Um erfolgreich digitale Geschäftsmodelle zu entwickeln, werden einerseits ein interdisziplinäres Team und das entsprechende Umfeld zum freien, kreativen Arbeiten benötigt. Andererseits werden auch die richtigen Werkzeuge/Methoden und ein entsprechender Prozess benötigt. Das Framework „DELAG+“ bietet einen Vorschlag für den ganzheitlichen Prozess mit einem vorausgewählten Werkzeugkasten.
„Standing on the shoulders of giants.“
Die im Framework benutzten und von Experten entwickelten Methoden sind keinesfalls neu und größtenteils in diesem Buch beschrieben. Das Framework bringt diese in ein gemeinsames Grundgerüst, um digitale Geschäftsmodelle zu entwickeln.

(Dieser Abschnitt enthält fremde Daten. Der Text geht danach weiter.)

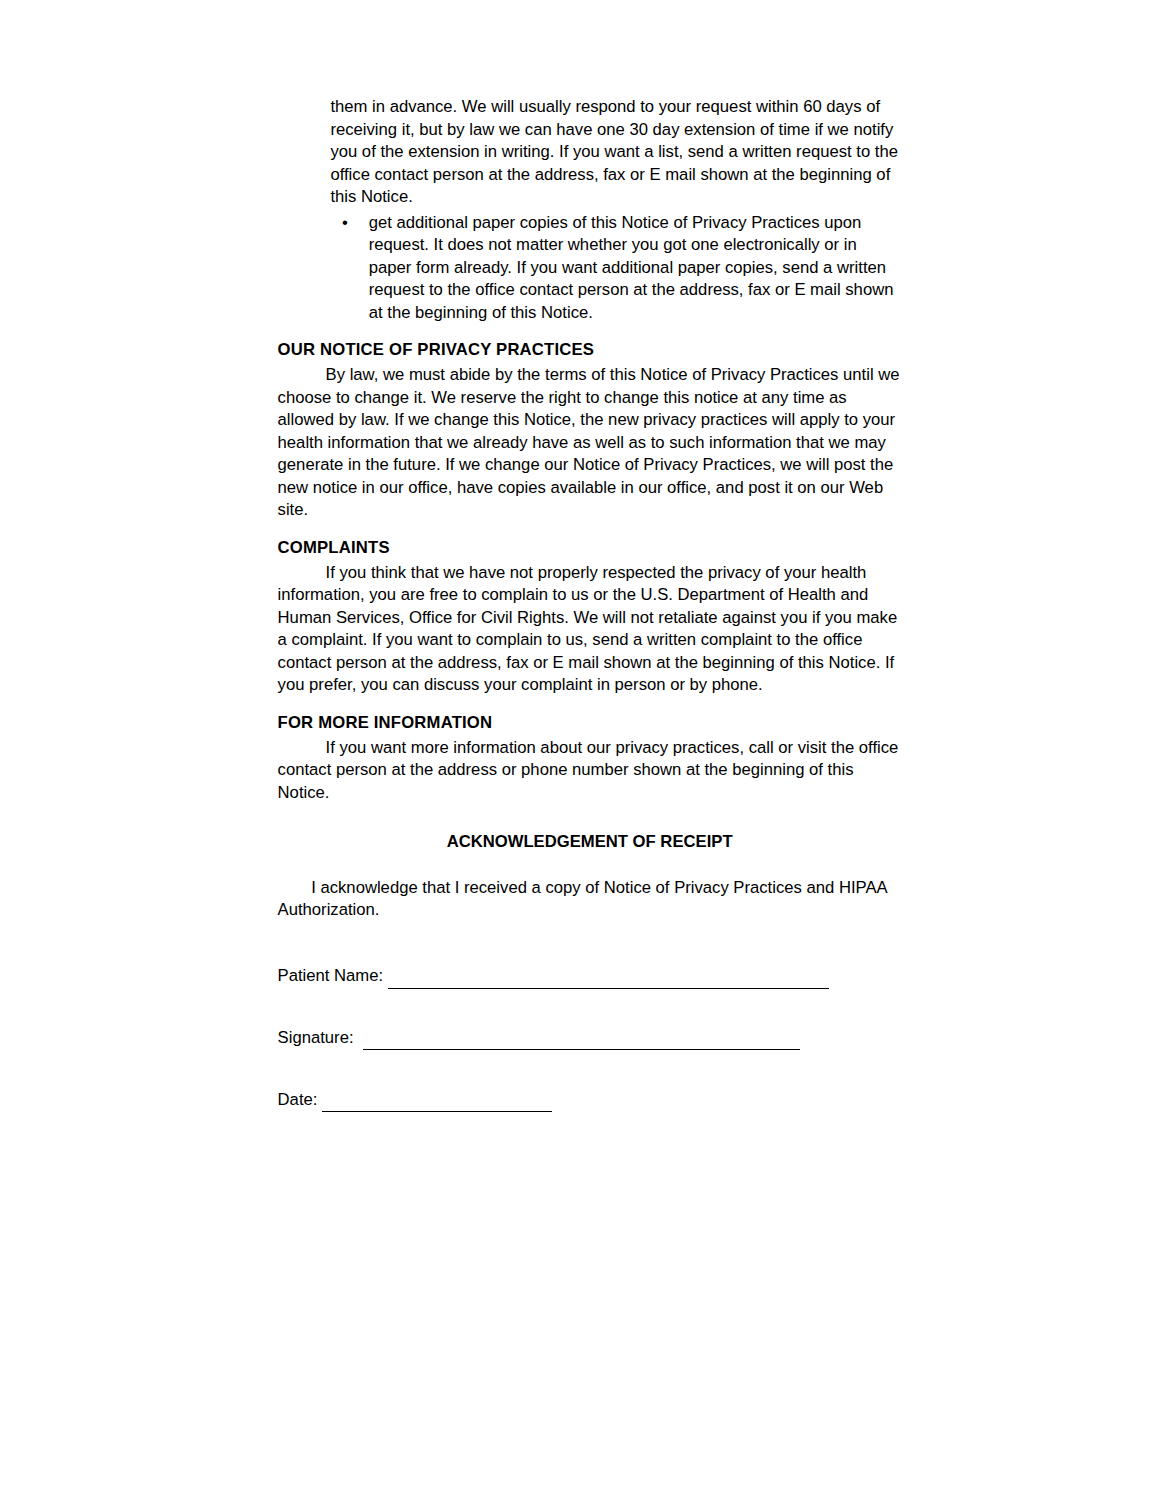them in advance. We will usually respond to your request within 60 days of receiving it, but by law we can have one 30 day extension of time if we notify you of the extension in writing. If you want a list, send a written request to the office contact person at the address, fax or E mail shown at the beginning of this Notice.
get additional paper copies of this Notice of Privacy Practices upon request. It does not matter whether you got one electronically or in paper form already. If you want additional paper copies, send a written request to the office contact person at the address, fax or E mail shown at the beginning of this Notice.
OUR NOTICE OF PRIVACY PRACTICES
By law, we must abide by the terms of this Notice of Privacy Practices until we choose to change it. We reserve the right to change this notice at any time as allowed by law. If we change this Notice, the new privacy practices will apply to your health information that we already have as well as to such information that we may generate in the future. If we change our Notice of Privacy Practices, we will post the new notice in our office, have copies available in our office, and post it on our Web site.
COMPLAINTS
If you think that we have not properly respected the privacy of your health information, you are free to complain to us or the U.S. Department of Health and Human Services, Office for Civil Rights. We will not retaliate against you if you make a complaint. If you want to complain to us, send a written complaint to the office contact person at the address, fax or E mail shown at the beginning of this Notice. If you prefer, you can discuss your complaint in person or by phone.
FOR MORE INFORMATION
If you want more information about our privacy practices, call or visit the office contact person at the address or phone number shown at the beginning of this Notice.
ACKNOWLEDGEMENT OF RECEIPT
I acknowledge that I received a copy of Notice of Privacy Practices and HIPAA Authorization.
Patient Name:
Signature:
Date:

Dazu gehören vor allem folgende Makro-Methoden:
• Design Thinking soll sicherstellen, dass wir uns kundenzentriert auf die richtigen Problemstellungen konzentrieren
• Lean Startup soll sicherstellen, dass wir schlank arbeiten, unsere Annahmen hinterfragen und durch Fehler kontinuierlich lernen und verbessern
• Agile Methoden sollen sicherstellen, dass wir während der Umsetzung flexibel bleiben und auf sich ändernde Anforderungen reagieren können
• Growth Hacking soll sicherstellen, dass wir die obigen Methoden auch in das Marketing transferieren, um kreativ, schlank, agil und datengetrieben Kunden akquirieren
• + Strategizing soll sicherstellen, dass wir an einer gemeinsamen Vision arbeiten, ein skalierbares Geschäftsmodell aufbauen und die Methoden ineinander übergreifen können
„Lag“ bedeutet „nachh.ngen“, „dahinkriechen“ oder „langsam vergehen“. Das als Akronym gebildete Kunstwort DELAG+ soll als Framework dagegenwirken, indem Geschäftsmodelle durch die Methoden schlank und schnell entwickelt und somit Verzögerungen durch eine Integration der verschiedenen Phasen und Methoden vermieden werden können.
Die DELAG+-Phasen
Ein Produkt hat im Gegensatz zu einem Projekt erst einmal kein festgesetztes Enddatum. Daher gibt es immer wiederkehrende Aktivitäten bei der Entwicklung von digitalen Geschäftsmodellen, die kontinuierlich und iterativ durchlaufen werden, solange das Produkt existiert, es erfolgreich ist und man es aktiv weiterentwickeln möchte.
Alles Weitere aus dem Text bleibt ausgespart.